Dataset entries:
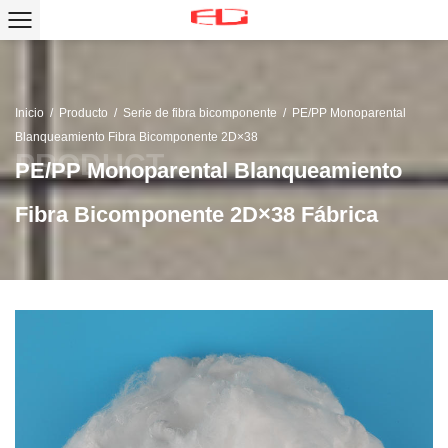
Inicio
/
Producto
/
Serie de fibra bicomponente
/
PE/PP Monoparental
Blanqueamiento Fibra Bicomponente 2D×38
PE/PP Monoparental Blanqueamiento
Fibra Bicomponente 2D×38 Fábrica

> [Task brief] Reproduce the text lines of the data above word for word, keeping each on its own line. Leave out the pictures.

> [Solution to this exercise]
Inicio
/
Producto
/
Serie de fibra bicomponente
/
PE/PP Monoparental
Blanqueamiento Fibra Bicomponente 2D×38
PE/PP Monoparental Blanqueamiento
Fibra Bicomponente 2D×38 Fábrica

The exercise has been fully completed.